BRANO FORNITO:
L’opinione pubblica si indignò anche quando, l’ 11 aprile, venne pubblicata la lettera a Paolo Emilio Taviani, recapitata ai giornali  il giorno precedente. Ad un certo punto, Moro riproponeva lo scambio di prigionieri politici, aggiungendo che questa risoluzione avrebbe avuto l’effetto, oltre che di “salvare altre vite umane innocenti” anche quella di “dare umanamente un respiro a dei combattenti, anche se sono al di là della barricata.” Moro, con la parola “combattenti”, si riferiva ai detenuti politici, e non ai sequestratori. Comunque (anche se la lettera venne scritta ben tre volte, per venire incontro alle esigenze propagandistiche delle B.R.) bastò questo per confermare la teoria che Moro fosse affetto dalla cosiddetta “sindrome di Stoccolma”, ovvero fosse ‘innamorato’ dei suoi rapitori.  In realtà Moro, che amava più filosofeggiare che usare slogan, pensava che l’umanità fosse una ed unica e quindi che la colpa di uno, per semplice sillogismo, diventasse la colpa di tutti. Non a caso (quando fu eletto, nel 1955, ministro di grazia e giustizia) divenne il primo politico a visitare i carcerati,  introducendo anche dei corsi di apprendimento per facilitare il loro reinserimento sociale. All’epoca nessuno avrebbe immaginato che quell’uomo compito e signorile, che entrava a Poggioreale con la cravatta annodata, avrebbe a sua volta sperimentato la prigionia. La parola ‘combattenti’ andrebbe quindi intesa non nella sua accezione ideologica, ma nel senso di una quotidiana lotta di sopravvivenza all’interno del carcere. Nella lettera a Taviani Moro parla anche da giurista,  ponendo l’accento sulla lentezza burocratica, sulla pigra macchinosità dei tribunali, su uno Stato che “perde credito e forza”, se è sempre impegnato in un duello processuale defatigante”.

Moro (nella lettera alla D.C. recapitata il 28 aprile) specifica chiaramente che tra lui e le B.R. “non c’è la minima comunanza di vedute”, ma è anche vero che, essendo un disincantato uomo d’esperienza, riteneva che- data la delicata situazione- il male minore fosse venirsi incontro, senza ipocrisie. Nella lettera a Taviani si chiede: “Da che cosa si può dedurre che lo Stato va in rovina se, una volta tanto, un innocente sopravvive e, a compenso, altra persona  va, invece che in prigione, in esilio?” (corsivo mio).

Questo passaggio è significativo anche perchè sembrerebbe che Moro, in questa fase, creda che sia stato chiesto il rilascio di un solo detenuto, e non di tredici. Nella lettera del 29 aprile, recapitata al democristiano Flaminio Piccoli, Moro si riferisce invece a quel che era già avvenuto in passato con diversi terroristi palestinesi, che furono graziati e poi mandati all’estero per ragioni di sicurezza:

“Dunque non una, ma più volte, furono liberati con meccanismi vari palestinesi detenuti ed anche condannati, allo scopo di stornare gravi rappresaglie che sarebbero state poste in essere, se fosse continuata la detenzione.”

DATI DISPONIBILI:
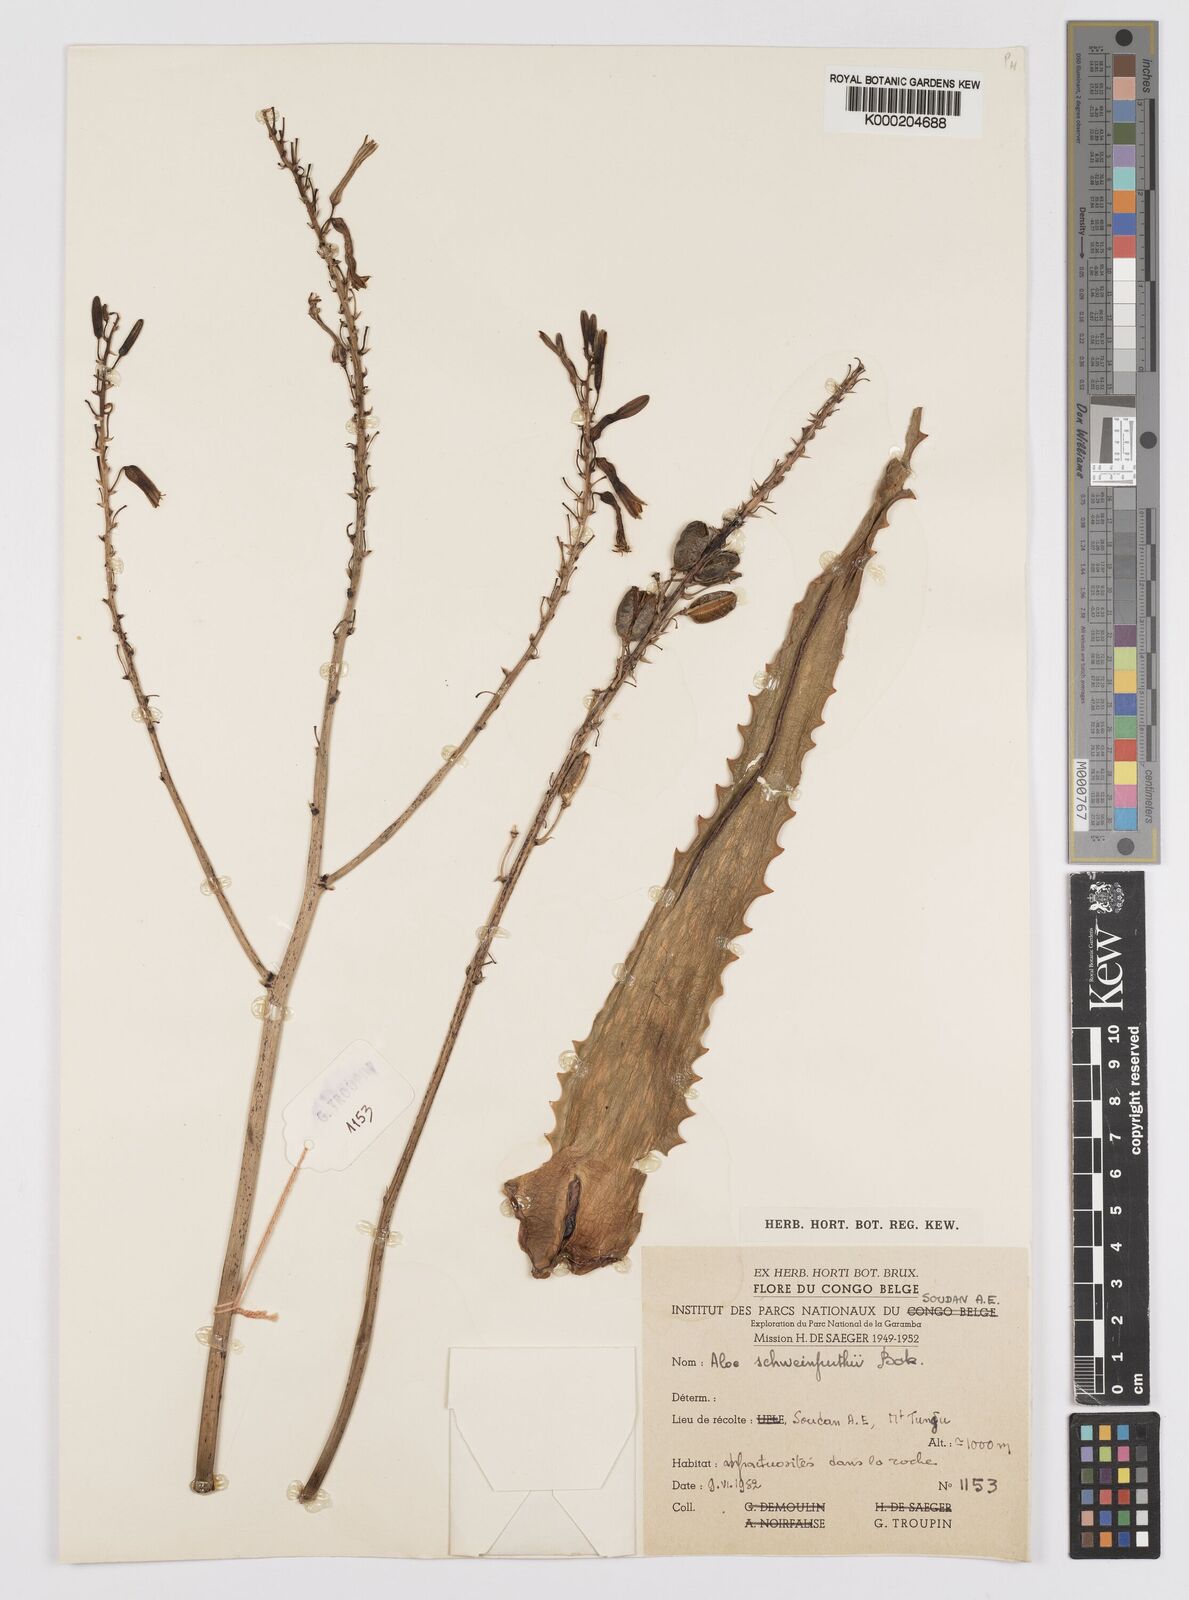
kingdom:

OBIETTIVI:
(a) Secondo il brano, in che anno Moro fu eletto ministro di grazia e giustizia?
(b) In base al brano, perché in passato alcuni detenuti palestinesi vennero liberati? Rispondi in una o due frasi.
Per rispondere basta il brano.

LE SOLUZIONI:
(a) Nel 1955.

(b) Vennero graziati e mandati all'estero per ragioni di sicurezza. Lo scopo era evitare le gravi rappresaglie che ci sarebbero state se la loro detenzione fosse continuata.